Hunter Hansen with Sugar House Pet Care, a dog walking and pet sitting service, sees it differently. He is in favor of stricter rules.
“This industry is entirely self-regulated, except for very sparse things here and there,” but few pet owners know that, he said.
‘No proof’ of wrongdoing
The animal control officer who responded after Bear’s death and determined there was no neglect reached her conclusion based on a conversation with the trainer’s wife, who reported the dog had been staying inside, with access to food and water, but did not eat a day prior to his death – something the trainer’s wife attributed to stress, according to a police report.
The dog’s dehydration and fever could have been due to several possible reasons, the officer wrote.
“I felt there was no neglect that took place at the dog trainer house,” the report states. “I let her know that I will not be pursing charges against the trainer due to no proof they did anything wrong.
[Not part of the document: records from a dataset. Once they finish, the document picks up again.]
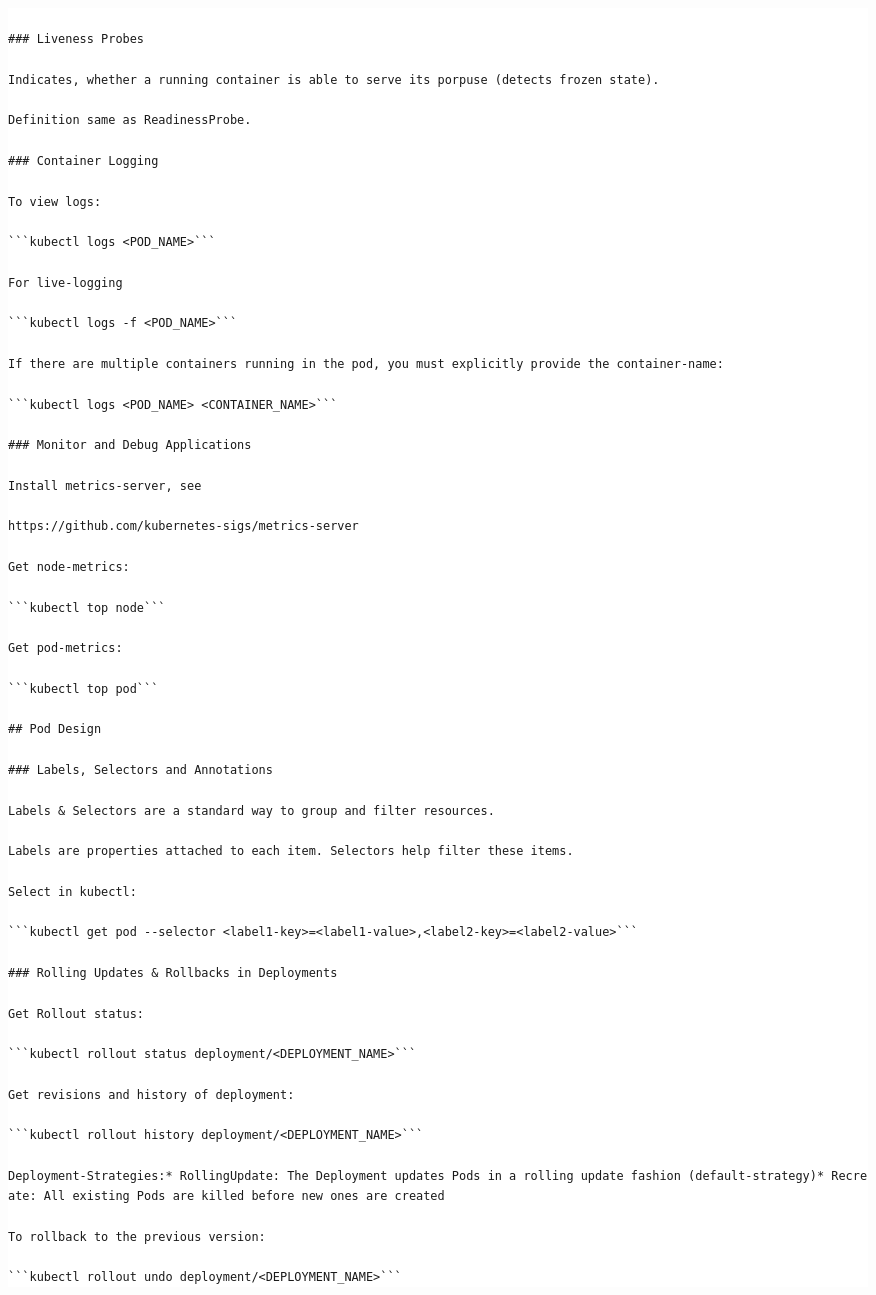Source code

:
 ```

### Liveness Probes

Indicates, whether a running container is able to serve its porpuse (detects frozen state).

Definition same as ReadinessProbe. 

### Container Logging

To view logs:

```kubectl logs <POD_NAME>```

For live-logging

```kubectl logs -f <POD_NAME>```

If there are multiple containers running in the pod, you must explicitly provide the container-name:

```kubectl logs <POD_NAME> <CONTAINER_NAME>```

### Monitor and Debug Applications

Install metrics-server, see 

https://github.com/kubernetes-sigs/metrics-server

Get node-metrics:

```kubectl top node```

Get pod-metrics:

```kubectl top pod```

## Pod Design

### Labels, Selectors and Annotations

Labels & Selectors are a standard way to group and filter resources.

Labels are properties attached to each item. Selectors help filter these items.

Select in kubectl:

```kubectl get pod --selector <label1-key>=<label1-value>,<label2-key>=<label2-value>```

### Rolling Updates & Rollbacks in Deployments

Get Rollout status:

```kubectl rollout status deployment/<DEPLOYMENT_NAME>```

Get revisions and history of deployment:

```kubectl rollout history deployment/<DEPLOYMENT_NAME>```

Deployment-Strategies:* RollingUpdate: The Deployment updates Pods in a rolling update fashion (default-strategy)* Recreate: All existing Pods are killed before new ones are created

To rollback to the previous version:

```kubectl rollout undo deployment/<DEPLOYMENT_NAME>```

```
Case closed.”
Two veterinarians told KSL a number of factors can contribute to heat stroke in dogs, and they don’t necessarily have to be in a warm place to overheat.
If they’re not able to breathe well – whether due to choking, anxiety, or dehydration – they can get heat stroke, said Utah emergency veterinarian Jeffery Simmons.
Anxiety can also play a role.
Stress is unlikely to raise a dog’s temperature as high as Bear’s, he added, but that can happen in combination with another factor like poor air flow or heat, he said.
Eating something toxic like chocolate could have the same effect, noted Kara Tassone, president of the Utah Veterinary Medical Association.
“It’s not always just as straightforward as one day in the sun,” she said.
Stone and Lawrence buried their dog in one of their favorite spots in the Uinta Mountains, where they often hiked with Bear.
They considered suing and consulted attorneys, they said, but learned they don’t have much of a case without a witness or evidence of what may have happened.
“This is a loss that isn’t measurable in the first place,” Stone said.